Karel Siegl, by his nature inclined to the work in the archive and to the study of regional history where he applied the best of his diligence and inexhaustible vitality. In the course of forty years, he arranged the archive to an exemplary accessible and scientifically utilizable form, registering thousands of deeds, sorting a plentiful richness of act material, making indexes to historically serious ranges of mediaeval books, catalogizing the old Magistrate library. He completed the basic inventory A, B, C (A – deeds, B – writings, C – books) by a range of partial catalogues and inventories, thereby he made the historically most serious fund of the Cheb archive (fund 1 — the town and land of ) available for scientific and laic public. At the time when Siegl was a director, the archive was moved from Rudolfinum (later grammar school) to the building of a former Klarisky´s convent (1912), where it is until today.
At his extensive scientific and publication activity, Karl Siegl drew from the sources of the Cheb archive. Besides bigger works he wrote over two hundred articles to various newspaper and magazines. The topic was solely the history of Cheb and of the Cheb area. He clarified the complex state and law status of the Cheb area (it was most compliant with the German nationalism at that time), individual parts of the Cheb history, activity of significant personalities, destinies of particular houses, streets, villages and tribes, exposing different interesting events as well as small stories of the ordinary day. As a whole, these works composed a varied mosaic of the Cheb history, a factual correct mosaic, since Siegl, in principle, drew from a source material. In particular, he liked to edit individual sources. Although there may be some objections in term of the contemporary practices, they are the biggest contribution of Siegl in the field of science. Many sources have not been newly worked up since his publishing and therefore they serve as a primary source of knowledge of the Cheb history today. The lack of the Siegle´s historical work consisted in a complete absence of analysing analysis of the historical process. Therefore he was not able to cover the crucial moments and evolutionary specialties of the Cheb past which corresponded to the latest positivism at that time.
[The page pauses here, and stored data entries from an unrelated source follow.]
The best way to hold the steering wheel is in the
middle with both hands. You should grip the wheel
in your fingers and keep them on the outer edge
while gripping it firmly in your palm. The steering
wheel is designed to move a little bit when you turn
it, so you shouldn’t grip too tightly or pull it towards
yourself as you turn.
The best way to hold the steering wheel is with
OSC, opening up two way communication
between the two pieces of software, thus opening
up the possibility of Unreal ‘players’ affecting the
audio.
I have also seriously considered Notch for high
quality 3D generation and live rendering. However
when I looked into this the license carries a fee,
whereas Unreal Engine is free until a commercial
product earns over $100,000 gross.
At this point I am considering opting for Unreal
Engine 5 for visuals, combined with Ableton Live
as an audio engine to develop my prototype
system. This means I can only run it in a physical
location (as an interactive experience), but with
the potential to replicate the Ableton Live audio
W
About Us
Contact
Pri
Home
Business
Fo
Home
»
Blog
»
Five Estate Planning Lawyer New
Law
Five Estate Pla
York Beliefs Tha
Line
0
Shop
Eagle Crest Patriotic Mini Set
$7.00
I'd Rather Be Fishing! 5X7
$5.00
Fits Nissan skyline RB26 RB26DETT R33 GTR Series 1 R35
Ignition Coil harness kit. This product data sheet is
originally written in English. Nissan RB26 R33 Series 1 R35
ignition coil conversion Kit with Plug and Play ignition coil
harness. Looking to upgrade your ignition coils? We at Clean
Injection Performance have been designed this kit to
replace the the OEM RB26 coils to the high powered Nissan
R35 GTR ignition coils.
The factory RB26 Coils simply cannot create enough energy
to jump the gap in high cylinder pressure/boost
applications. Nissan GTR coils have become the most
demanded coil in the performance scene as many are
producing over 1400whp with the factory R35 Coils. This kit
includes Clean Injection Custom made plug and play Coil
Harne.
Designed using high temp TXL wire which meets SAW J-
Karl Siegl was also the director of the Cheb museum for many years. His leadership meant a new phase also for this institution, when the useful and needed order and internal organization were instituted and practiced. Even though he had to cope with different subjects and fields which were not his specialty, he was leading the museum properly, making an exemplatory educational institution with the scope of authority in the whole region. Under him, new expositions were installed in a more modern and more conceptual way, the level of the guiding service was increased and he himself was the author of a new collections catalogue. He also donated his own precious collection of old plates to the museum fund which contributed even more to the positive impression from his work as the director.
Besides his work functions, Siegl was involved also in the public life of his town. He belonged to the typical and characteristic figures of Cheb at the end of the monarchy and the inter-war republic. The public knew him as an expert on the Cheb´s history, read his popular articles, met him at lectures and various events, perceiving him as a little bit eccentric but honoured and in his field respected member of the local intelligence. Of a big importance was also his share in the Cheb´ s Wallenstein plays before World War I. In these costume and theatrical attempts of the Cheb´s burgesses to uplift the faded level of their town, Siegl worked as a scientific advisor and spiritual creator of their programme.
This prudent looking old gentleman with walrus moustache and the inherent long pipe belongs to the history of Cheb and a place of honour in a range of conscientious Cheb archivists belongs to him. There may be objections to his opinions and attitudes but he cannot be blamed for have ever sinned against the scientific veracity. By his implicit tendency to the sources he has become the most distinctive representative of the contemporary positivist science at the Cheb area and his unbelievable diligence remains to be permanent challenge to the next generations of Cheb´s archivists.